During the trip I met Janey, we hit it off instantly, she spoke of her excitement of her first Channel relay happening next year and was using the Lizard Peninsula as part of her training. 


After a great week, we all went out separate ways.


Two weeks later the phone rang.


A member of Janeys’ team had dropped out and would I like to join them.  I didn’t say yes straight away, this relay is at the end of June, so rather than 18 degrees that I experienced in August 2020, the water will be closer to 15 degrees.

The team is three swimmers, rather than six, more swimming, but less time sitting on the rocking boat.    I wanted to be sure I could commit and be fully prepared.

 I have spent many years working on my technique and I have the knowledge and confidence that my  stroke is efficient and that I have successfully completed endurance challenges without my stroke deteriorating, but I needed to be sure that I can make the time for the preparation that will be needed.

The Channel will be what it will be on the day of the crossing, it may be calm and glorious or bumpy and arduous and you need to be fully prepared.

All three of us met up on Zoom and laughed a LOT.  Decision made…I didn’t think about it another moment and said YES!
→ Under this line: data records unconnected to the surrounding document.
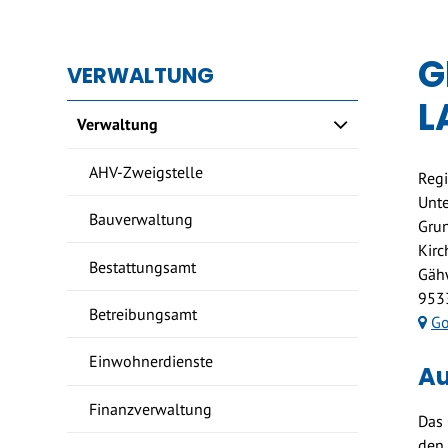
G
VERWALTUNG
L
Verwaltung
Ad
AHV-Zweigstelle
Regi
Unt
Bauverwaltung
Grun
Kirc
Bestattungsamt
Gähw
953
Betreibungsamt
Go
Einwohnerdienste
Be
A
Finanzverwaltung
Das 
den 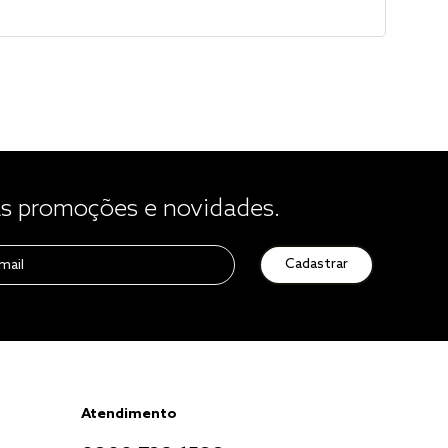
 promoções e novidades.
Cadastrar
Atendimento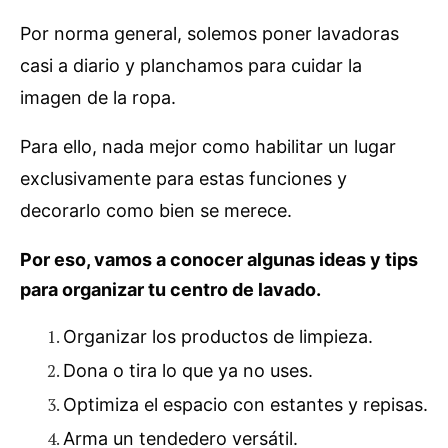
Por norma general, solemos poner lavadoras
casi a diario y planchamos para cuidar la
imagen de la ropa.
Para ello, nada mejor como habilitar un lugar
exclusivamente para estas funciones y
decorarlo como bien se merece.
Por eso, vamos a conocer algunas ideas y tips
para organizar tu centro de lavado.
Organizar los productos de limpieza.
Dona o tira lo que ya no uses.
Optimiza el espacio con
estantes
y repisas.
Arm
a
un tendedero versátil.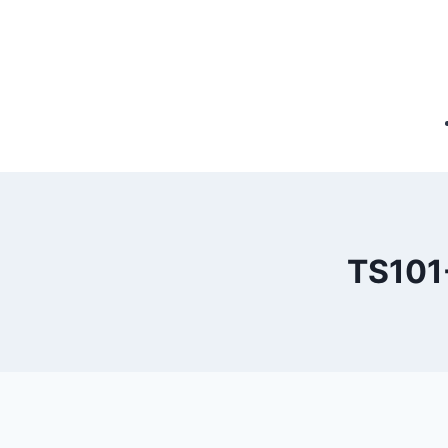
TS101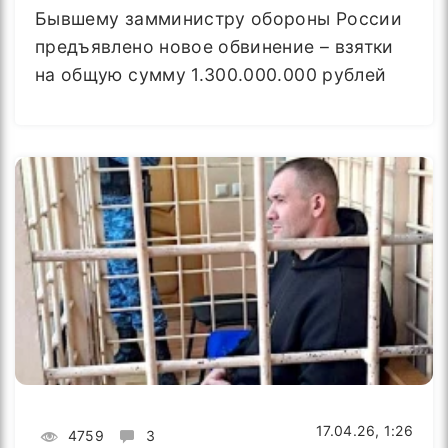
Бывшему замминистру обороны России
предъявлено новое обвинение – взятки
на общую сумму 1.300.000.000 рублей
17.04.26, 1:26
4759
3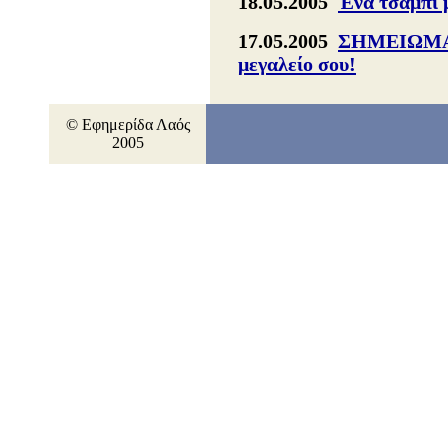
18.05.2005
Ένα τσαμπί μ
17.05.2005
ΣΗΜΕΙΩΜΑ 
μεγαλείο σου!
© Εφημερίδα Λαός
2005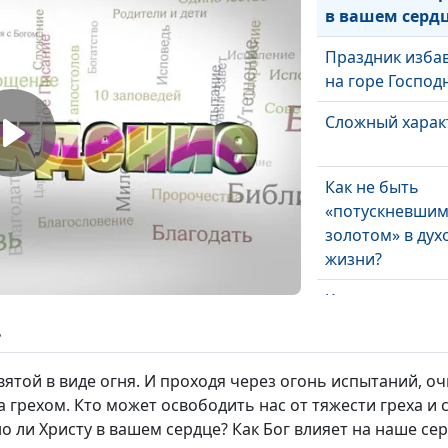
в вашем серд
Праздник изба
на горе Господ
Сложный харак
Как не быть
«потускневши
золотом» в дух
жизни?
Как жить прав
жизнью?
ь
Божий свет в ж
вятой в виде огня. И проходя через огонь испытаний, о
человека
 грехом. Кто может освободить нас от тяжести греха и 
но ли Христу в вашем сердце? Как Бог влияет на наше се
Главное - мудр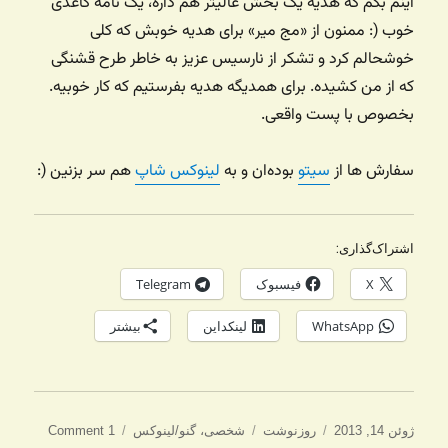
اینم بگم که هدیه یک بخش عالیتر هم داره، یک نامه کاغذی
خوب (: ممنون از «مج میر» برای هدیه خوبش که کلی
خوشحالم کرد و تشکر از نارسیس عزیز به خاطر طرح قشنگی
که از من کشیده. برای همدیگه هدیه بفرستیم که کار خوبیه.
بخصوص با پست واقعی.
سفارش ها از
سیتو
بوده‌ان و به
لینوکس شاپ
هم سر بزنین (:
اشتراک‌گذاری:
X
فیسبوک
Telegram
WhatsApp
لینکداین
بیشتر
ارسال
دسته‌ها
برچسب‌ها
ژوئن 14, 2013
روزنوشت
شخصی
،
گنو/لینوکس
1 Comment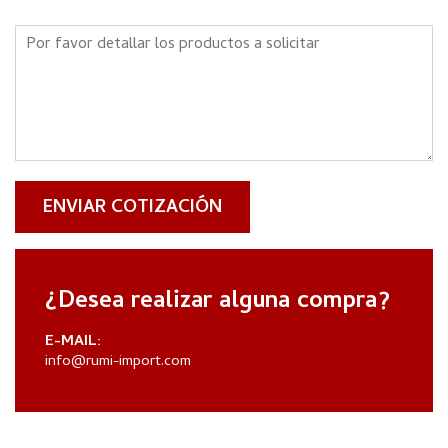
ENVIAR COTIZACIÓN
¿Desea realizar alguna compra?
E-MAIL:
info@rumi-import.com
The training has started.  Although, you don’t need to be able to swim in waters colder than 14.5, knowing I can only helps my confidence.  As I go into my second season of winter swimming, cold water swimming is still relatively new to me and I am still growing in confidence, which will play an important part in the positive mental attitude and well…’s all bout getting comfortable with feeling uncomfortable.

I am keeping swims mindful and technique focused at the moment, maintaining focus in the cold feels like unleashing a newly found super power and I will build the longer swims when the sun starts to wash a little warmth on my back.

With good swimming technique, no single muscle does all the work and you harness far greater power from simultaneous actions (Catch and press) powered and driven from the core, where swimming becomes highly efficient.

I’ve embraced  the gym and can feel the benefit of the strength work I regularly do when I get back to the pool.

Day to day I try to stay mindful of my posture and continue with my breath-work, knowing that my improved day-to-day posture and breathing will follow me naturally into the water.

Much of the fun and enjoyment last time came not just from the attempt itself, but the preparation and time spent with the swim and tonic team as we spent time  swimming together in preparation.

I’m looking forward to the months that lead up to this English Channel adventure.